The number of women seeking well-paid husbands so they can stay at home rather than climb the career ladder is on the rise, said Marty Nemko, a San Francisco career coach who has counseled an estimated 2,000 women in 20 years.
"Gold digger doesn't mean millionaire," said Nemko. "Their issue is to stay at home and lead and middle-class life and be taken care of."
Nemko estimates that about two-thirds of the women he counsels want "a nice, comfy part-time job.
"These women increasingly tell me, 'I saw my mom, and I am grateful to the feminist movement to allow mom to be there in the power suit and shoulder pads and all that. And she's not so happy.'"
Nemko advises five ways to find Mr. Right, including telling all the friends you know that you're looking, online dating; general flirting, going to singles events speed dating, taking classes.
Choosing the venues and "extracurriculars," like taking up sailing, golfing or going on a cruise, can enhance the odds that Mr. Right will have money.
"But don't go on the Carnival line," he said. "Make an investment in the Celebrity."
Placing an ad on Craigslist is another way and not an immoral one, said Nemko.
"I would rather see stating the objective on its face rather than subterfuge," said Nemko. "It sounds like a fair deal if you make a fully consensual agreement."
Still, most men "recoil" from the prospect of being targeted by a gold digger even as men themselves are "not as honorable in the things they pursue," said James Bassil, editor in chief of Ask.Men.com, which draws about 10 million readers a month.
As coldhearted as it seems, the Craigslist plea reflects the "functional relationship" between many men and women, said Bassil, who wrote the book "From the Bar to the Bedroom."
"Women are attracted to ambition, and that translates into security with high earning power," said Bassil. "Men value looks and beauty and equate the relationship with how good-looking their women are."
Some who read the Craigslist exchange wonder if that forum was too lowbrow for a rich man and question the authenticity of the husband hunter's request.
On New York's site alone, Craigslist boasts more than 500 million page views and 2.5 million classified ads per month.
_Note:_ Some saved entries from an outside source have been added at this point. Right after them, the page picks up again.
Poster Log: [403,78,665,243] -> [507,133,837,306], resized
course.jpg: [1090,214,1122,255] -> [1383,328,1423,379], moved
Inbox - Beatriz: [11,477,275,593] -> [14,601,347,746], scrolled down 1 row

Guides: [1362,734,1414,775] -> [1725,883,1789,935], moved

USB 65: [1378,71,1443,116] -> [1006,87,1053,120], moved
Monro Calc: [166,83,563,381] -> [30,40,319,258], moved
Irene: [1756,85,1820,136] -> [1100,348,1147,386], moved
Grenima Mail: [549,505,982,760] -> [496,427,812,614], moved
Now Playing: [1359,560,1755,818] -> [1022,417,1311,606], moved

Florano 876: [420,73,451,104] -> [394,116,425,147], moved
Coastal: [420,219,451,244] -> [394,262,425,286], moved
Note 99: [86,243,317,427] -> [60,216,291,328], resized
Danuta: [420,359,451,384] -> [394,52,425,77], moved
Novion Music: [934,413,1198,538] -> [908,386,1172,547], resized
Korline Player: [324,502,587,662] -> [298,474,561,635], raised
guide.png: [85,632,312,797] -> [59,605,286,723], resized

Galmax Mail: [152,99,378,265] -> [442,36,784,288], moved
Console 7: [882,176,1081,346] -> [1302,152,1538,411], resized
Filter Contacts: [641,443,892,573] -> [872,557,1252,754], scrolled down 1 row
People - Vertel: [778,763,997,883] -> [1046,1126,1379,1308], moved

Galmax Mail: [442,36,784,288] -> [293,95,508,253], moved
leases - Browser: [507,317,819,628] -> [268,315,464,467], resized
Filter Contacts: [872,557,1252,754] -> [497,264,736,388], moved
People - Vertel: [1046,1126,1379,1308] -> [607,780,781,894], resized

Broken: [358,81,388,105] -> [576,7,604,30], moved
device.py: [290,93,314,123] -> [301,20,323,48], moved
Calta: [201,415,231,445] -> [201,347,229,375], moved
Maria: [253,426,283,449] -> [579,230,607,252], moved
"This posting was made on rants and raves, not w4m [women for men]," said Susan MacTavish Best, a spokeswoman for Craigslist. "So, you know, to some extent, I'd guess the person was quasi thinking out loud and expecting feedback, not posting an outright ad. But who knows."
Attempts to reach the poster of the ad through a Craigslist e-mail went unanswered, so there's no way to tell how many responses were received.